I know it, my son. It is near to my own country. My home is in Spain. I came to your England from Seville. Go on.
I sailed to Gibraltar by a P. and O. steamer from Tilbury, and the tender that took my wife back to the railway pier left little in my new condition to interest me. You know what it is to leave home in search of health. If hope is before you, regret is behind. When I stood on the upper deck that night, alone, and watched the light of the Eddystone dying down over the dark waters, it seemed to me that success had no solace, and fame no balm, and riches no safety or content. One reflection alone sufficed to reconcile me to where I was—the work that had brought me there was done neither for fame nor for riches, but at the prompting of the best of all earthly passions—or what seemed to be the best.
Three days passed, and beyond casual words I had spoken to no one on the ship. But on the fourth day, as we sailed within sight of Finisterre in a calm sea, having crossed the Bay with comfort, the word went round that a storm-signal was hoisted on the cape. No one who has gone through an experience such as that is likely to forget it. Everybody on deck, the blanched faces, the hushed voices, the quick whispers, the eager glances around, the interrogations of the officers on duty, and their bantering answers belied by their anxious looks, then the darkening sky, the freshening breeze, the lowering horizon, the tingling gloomy atmosphere creeping down from the mastheads, and the air of the whole ship, above and below, charged, as it were, with sudden electricity. It is like nothing else in life except the bugle-call in camp, telling those who lie smoking and drinking about the fires that the enemy is coming, and is near.
I was standing on the quarterdeck watching the Lascars stowing sails, battening down the hatches, clewing the lines, and making everything snug, when a fellow-passenger whom I had not observed before stepped up and spoke. His remark was a casual one, and it has gone from my memory. I think it had reference to the native seamen, and was meant as a jest upon their lumbering slowness, which suggested pitiful thoughts to him of what their capacity must be in a storm. But the air of the man much more than his words aroused and arrested my attention. It was that of one whose spirits had been quickened by the new sense of danger. He laughed, his eyes sparkled, his tongue rolled out his light remarks with a visible relish. I looked at the man and saw that he had the soul of a war-horse.
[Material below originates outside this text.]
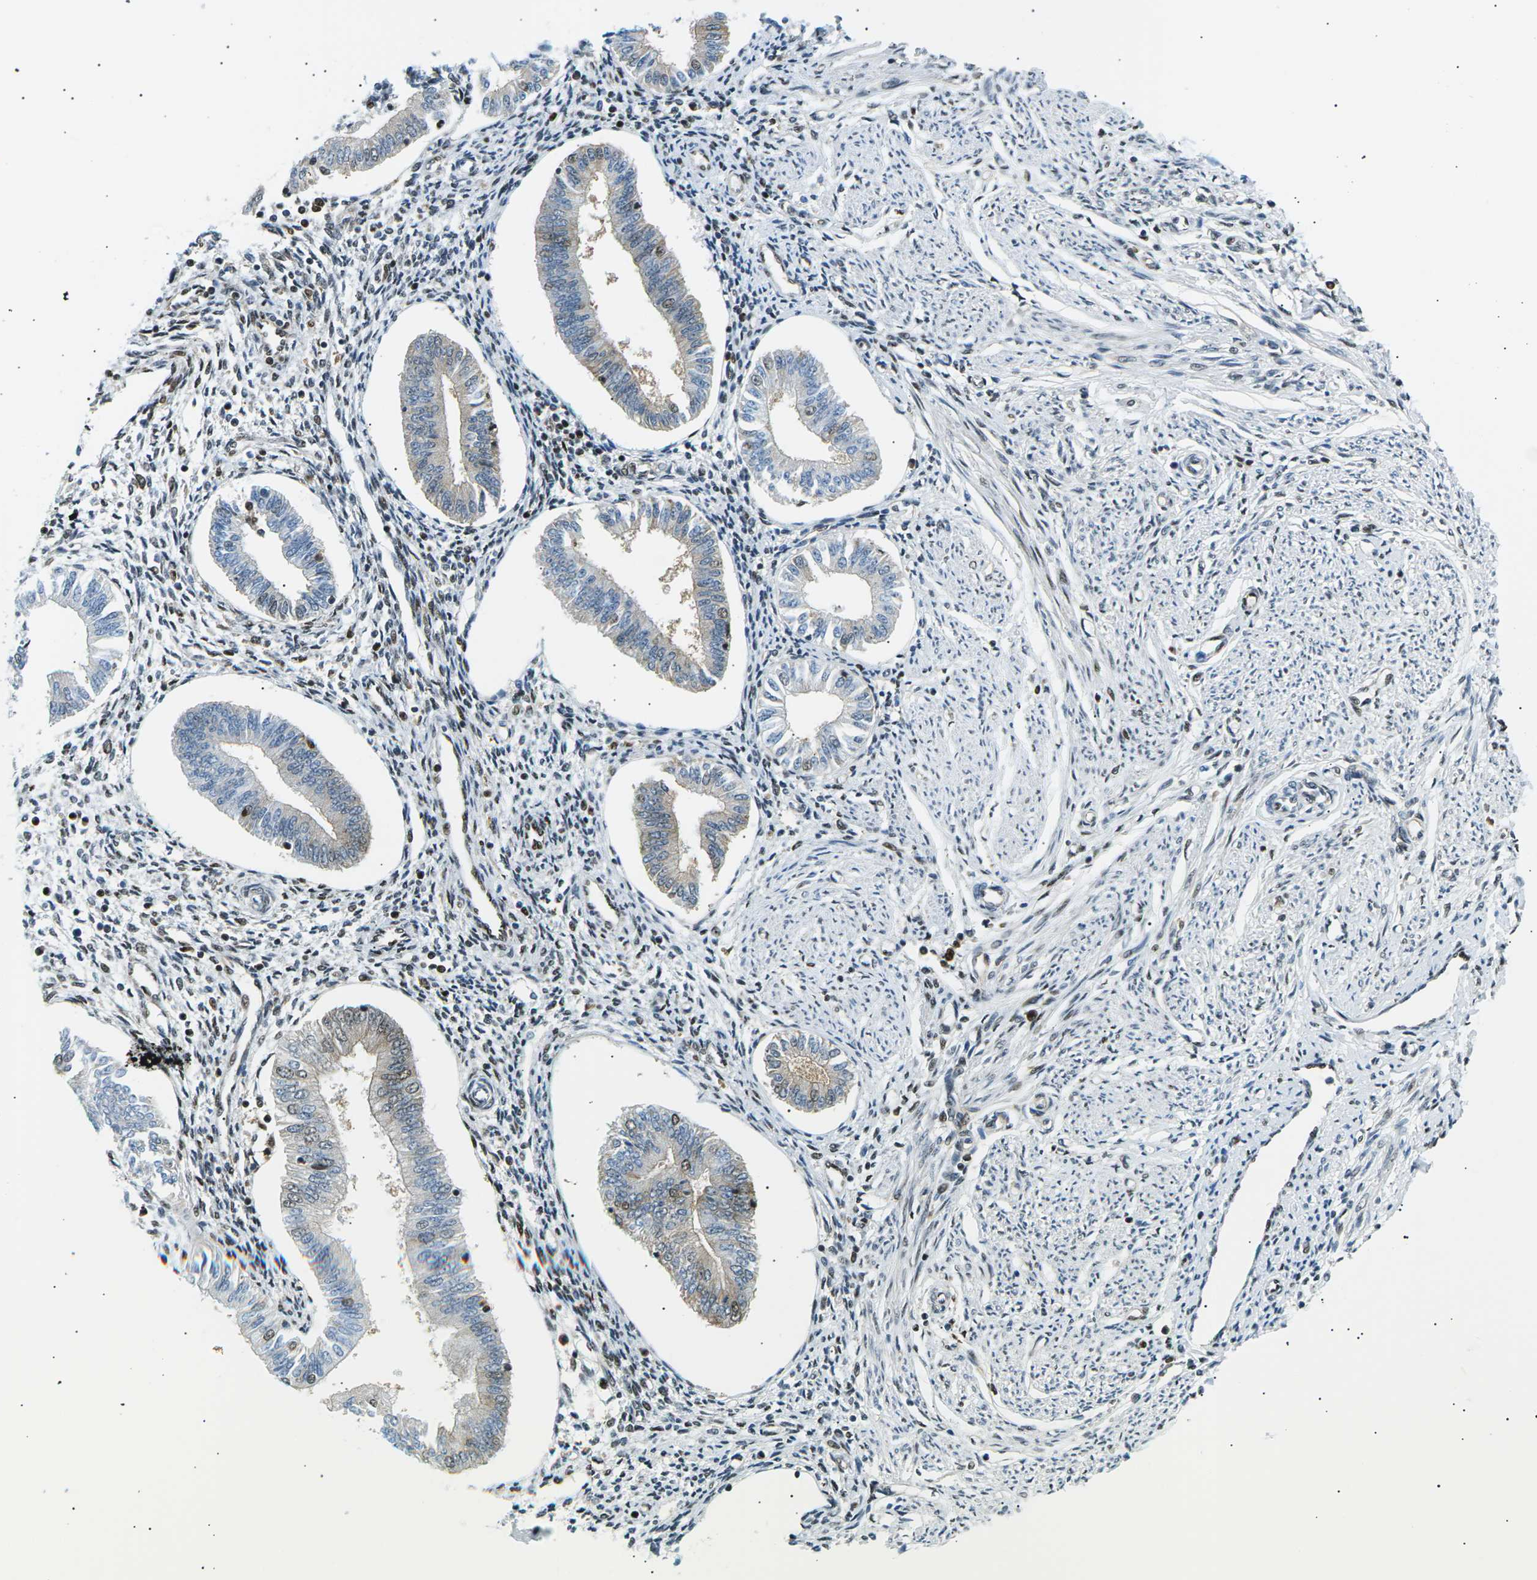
{"staining": {"intensity": "strong", "quantity": "25%-75%", "location": "nuclear"}, "tissue": "endometrium", "cell_type": "Cells in endometrial stroma", "image_type": "normal", "snomed": [{"axis": "morphology", "description": "Normal tissue, NOS"}, {"axis": "topography", "description": "Endometrium"}], "caption": "Immunohistochemical staining of unremarkable human endometrium demonstrates 25%-75% levels of strong nuclear protein staining in about 25%-75% of cells in endometrial stroma. Using DAB (3,3'-diaminobenzidine) (brown) and hematoxylin (blue) stains, captured at high magnification using brightfield microscopy.", "gene": "RPA2", "patient": {"sex": "female", "age": 50}}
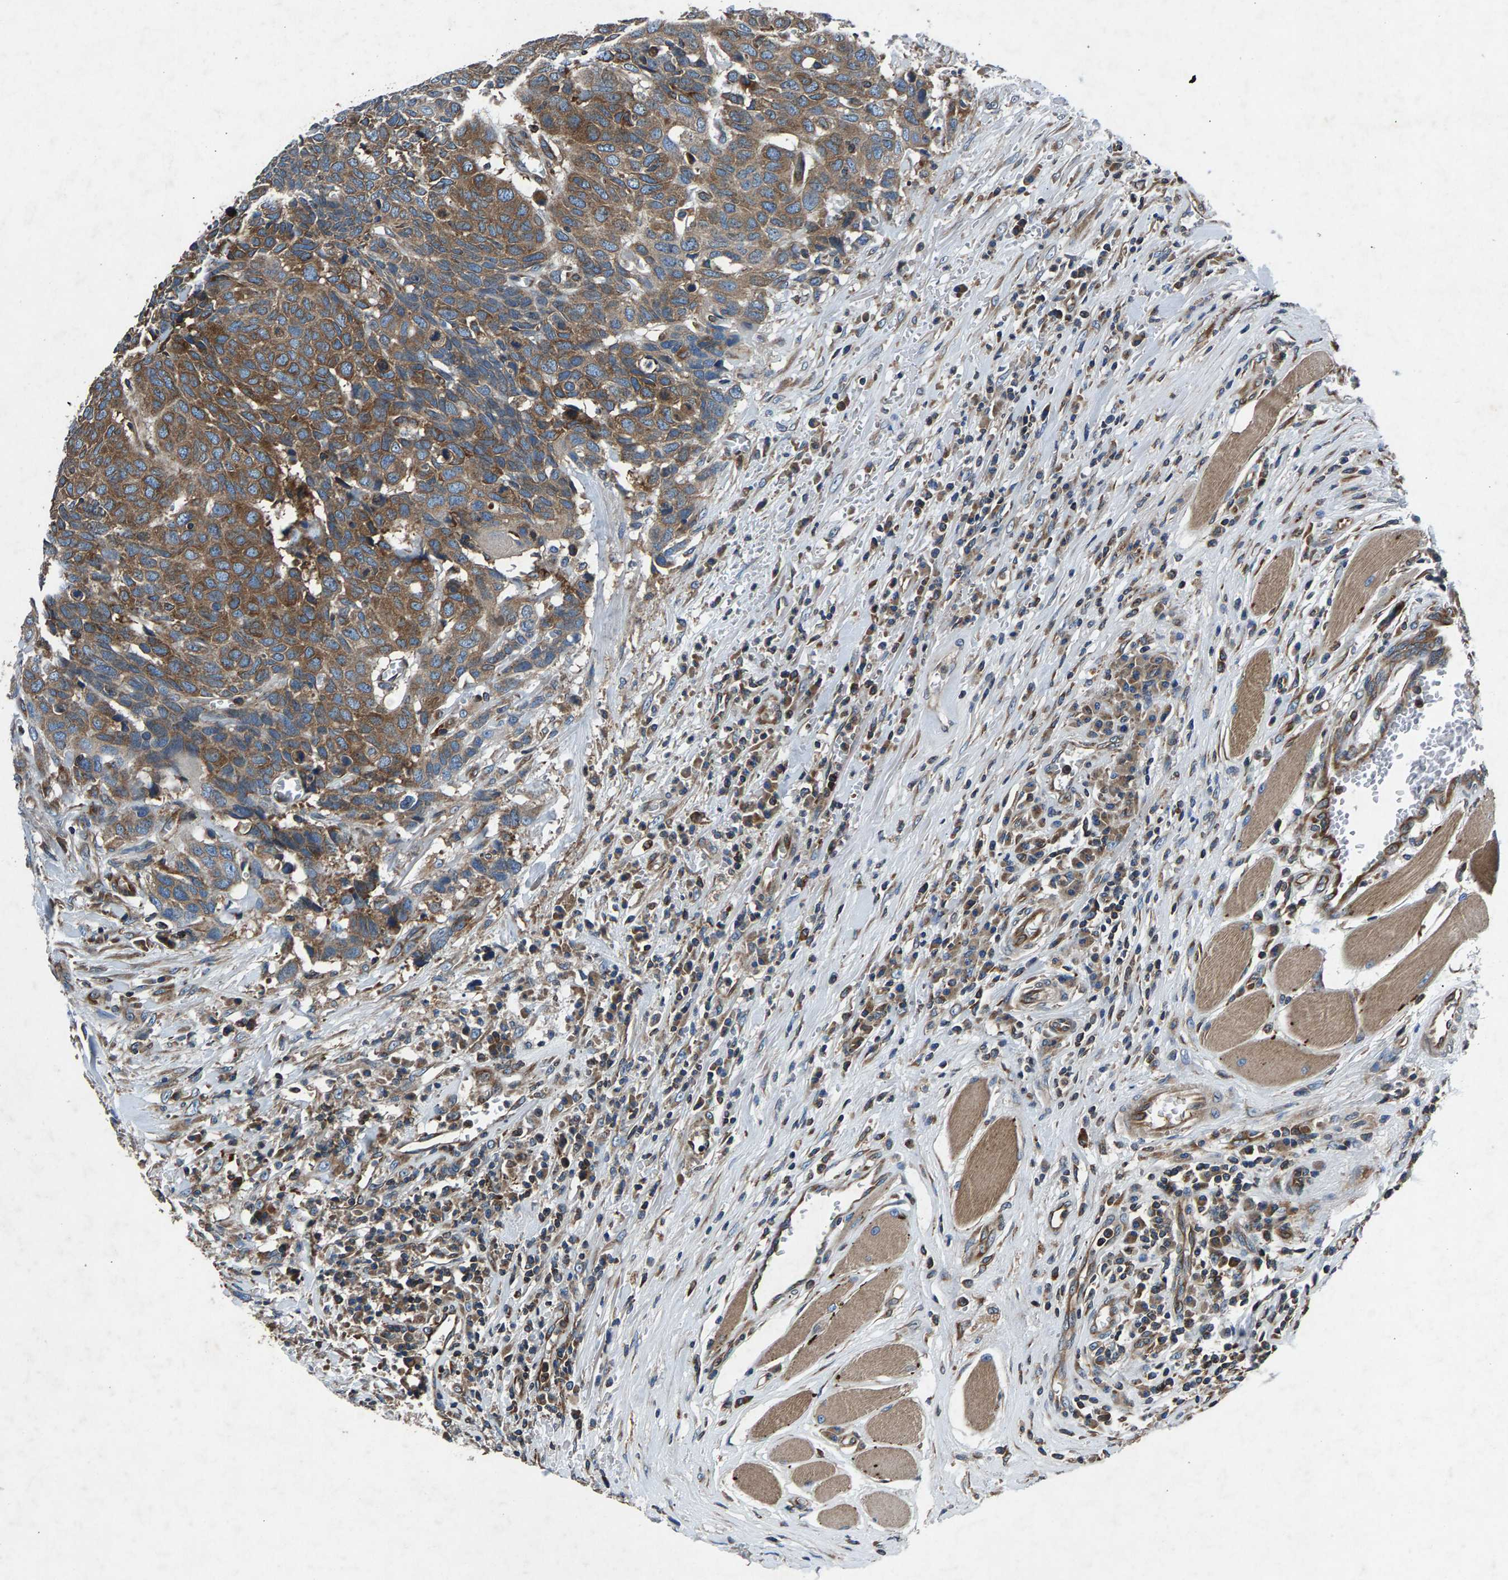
{"staining": {"intensity": "moderate", "quantity": ">75%", "location": "cytoplasmic/membranous"}, "tissue": "head and neck cancer", "cell_type": "Tumor cells", "image_type": "cancer", "snomed": [{"axis": "morphology", "description": "Squamous cell carcinoma, NOS"}, {"axis": "topography", "description": "Head-Neck"}], "caption": "The micrograph exhibits a brown stain indicating the presence of a protein in the cytoplasmic/membranous of tumor cells in squamous cell carcinoma (head and neck).", "gene": "LPCAT1", "patient": {"sex": "male", "age": 66}}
Tall, slight, dark, handsome, with bushy beard, quivering nostrils, mobile mouth, and eyes of fire, alive in every fibre, and full of unconquerable energy. He appeared to be a man of thirty to thirty-five, but proved to be no more than four-and-twenty. I learned afterward that he was an American, and was traveling for love of adventure.
That night we flew six hours before the storm, but it overtook our ship at last. What befell us then in the darkness of that rock-bound coast I did not know until morning. Can you believe it? I took my usual dose of a drug prescribed to me for insomnia, and lay down to sleep. When I went up on deck in the late dawn of the following day—the time was spring—the wind had slackened, and the ship was rolling and swinging along in a sea that could not be heard above the beat and thud of the engines. Only the memory of last night's tempest lay around in sullen wave and sky—only there, and in the quarters down below of the native seamen of our ship.
The first face I encountered was that of the American. He had been on deck all night, and he told me what had happened. Through the dark hours the storm had been terrible, and when the first dead light of dawn had crept across from the east the ship had been still tossing in great white billows. Just then a number of Lascars had been ordered aloft on some urgent duty—I know not what—and a sudden gust had swept one of them from a cross-tree into the sea. Efforts had been made to rescue him, the engines had been reversed, boats put out and life-buoys thrown into the water, but all in vain. The man had been swept away; he was gone and the ship had steamed on.
The disaster saddened me inexpressibly. I could see the Lascar fall from the rigging, catch the agonizing glance of the white eyes in his black face as he was swept past on the crest of a wave, and watch his outstretched arms as he sank to his death down and down and down. It seemed to me an iniquity that while this had happened I had slept. Perhaps the oversensitive condition of my nerves was at fault, but indeed I felt that, in his way, in his degree, within the measure of his possibilities, that poor fellow of another skin, another tongue, with whom I had exchanged no word of greeting, had that day given his life for my life.
How much of such emotion I expressed at the time it is hard to remember now, but that the American gathered the bent of my feelings was clear to me by the pains he was at to show that they were uncalled for, and unnatural, and false. What was life? I had set too great a store by it. The modern reverence for life was eating away the finest instincts of man's nature. Life was not the most sacred of our possessions. Duty, justice, truth, these were higher things.
So he talked that day and the next until, from thoughts of the loss of the Lascar, we had drifted far into wider and more perilous speculations. The American held to his canon. War was often better than peace, and open massacre than corrupt tranquillity. We wanted some of the robust spirit of the Middle Ages in these our piping days. The talk turned on the persecution of the Jews in Russia. The American defended it—a stern people was purging itself of an alien element which, like an interminate tapeworm, had been preying on its vitals. The remedy was drastic but necessary; life was lost, but also life was saved.